----- Dataset entries -----
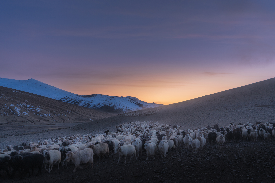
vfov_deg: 37.9
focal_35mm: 35
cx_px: 138
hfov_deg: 54.4
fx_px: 267
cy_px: 92
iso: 500
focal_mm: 35
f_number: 2.8
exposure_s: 1/40
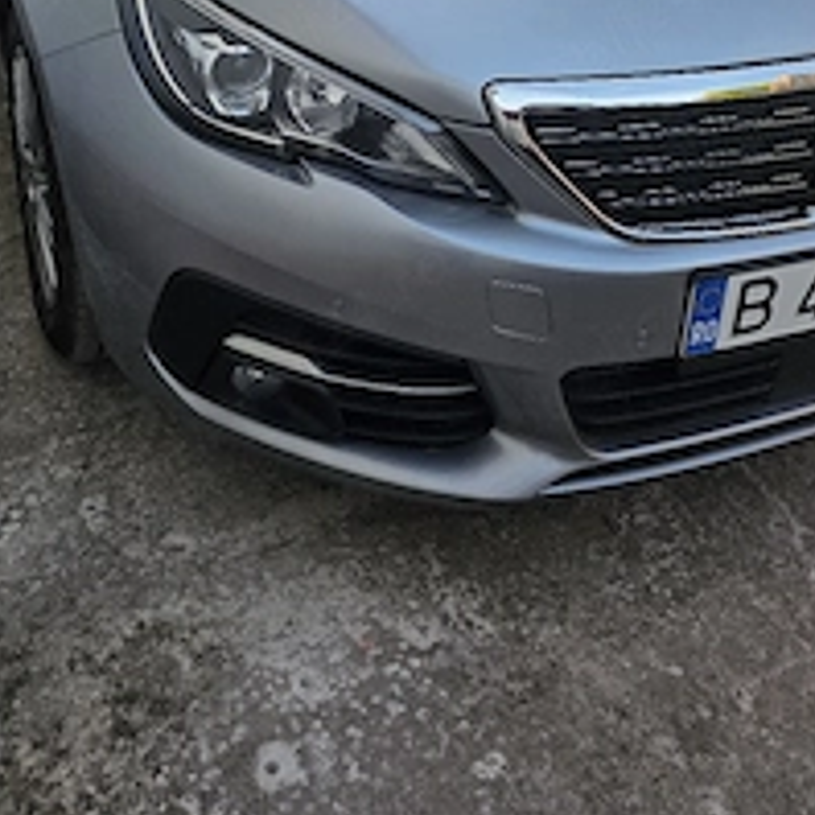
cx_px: 399
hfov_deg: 40.9
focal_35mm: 41
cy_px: 74
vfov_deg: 38.0
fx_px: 1092
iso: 50
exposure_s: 1/370
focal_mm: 6.25
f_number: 1.7
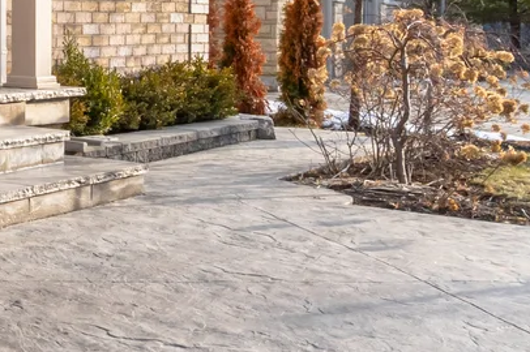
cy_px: 34
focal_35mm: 71
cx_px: -167
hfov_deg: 24.6
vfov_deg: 18.8
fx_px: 1044
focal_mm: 10
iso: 100
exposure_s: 1/60
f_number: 14
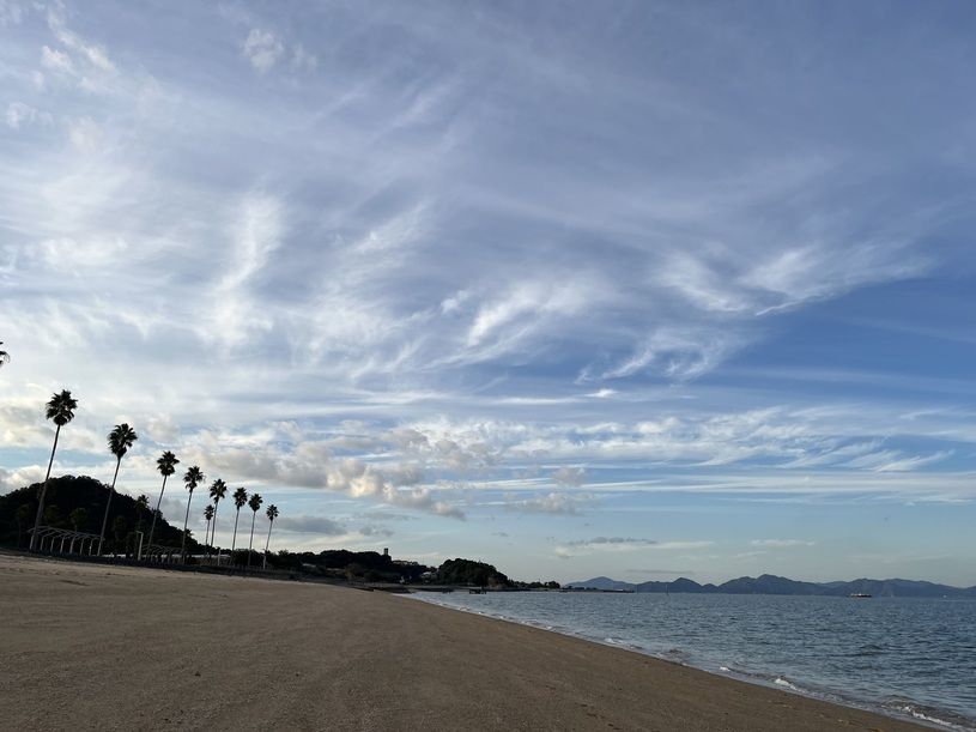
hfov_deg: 67.3
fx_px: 733
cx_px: 488
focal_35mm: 26
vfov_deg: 53.1
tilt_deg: +15.6
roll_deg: -0.3
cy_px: 366
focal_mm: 5.1
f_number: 1.6
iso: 50
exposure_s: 1/2632
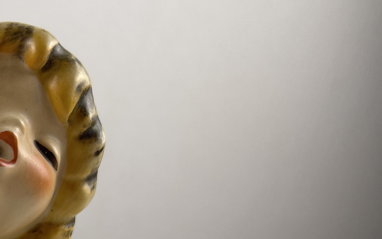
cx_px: -159
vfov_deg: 15.1
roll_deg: -4.1
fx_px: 812
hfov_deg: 22.6
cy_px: 388
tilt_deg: -18.1
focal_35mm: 78
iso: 32
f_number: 1.6
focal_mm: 5.1
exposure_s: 1/254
-----
▸ **Task requirements**: Please transcribe all of the entries exactly and omit any picture they hold.

▸ **Response to this task**:
vfov_deg: 37.9
focal_35mm: 35
cx_px: 138
hfov_deg: 54.4
fx_px: 267
cy_px: 92
iso: 500
focal_mm: 35
f_number: 2.8
exposure_s: 1/40
cx_px: 399
hfov_deg: 40.9
focal_35mm: 41
cy_px: 74
vfov_deg: 38.0
fx_px: 1092
iso: 50
exposure_s: 1/370
focal_mm: 6.25
f_number: 1.7
cy_px: 34
focal_35mm: 71
cx_px: -167
hfov_deg: 24.6
vfov_deg: 18.8
fx_px: 1044
focal_mm: 10
iso: 100
exposure_s: 1/60
f_number: 14
hfov_deg: 67.3
fx_px: 733
cx_px: 488
focal_35mm: 26
vfov_deg: 53.1
tilt_deg: +15.6
roll_deg: -0.3
cy_px: 366
focal_mm: 5.1
f_number: 1.6
iso: 50
exposure_s: 1/2632
cx_px: -159
vfov_deg: 15.1
roll_deg: -4.1
fx_px: 812
hfov_deg: 22.6
cy_px: 388
tilt_deg: -18.1
focal_35mm: 78
iso: 32
f_number: 1.6
focal_mm: 5.1
exposure_s: 1/254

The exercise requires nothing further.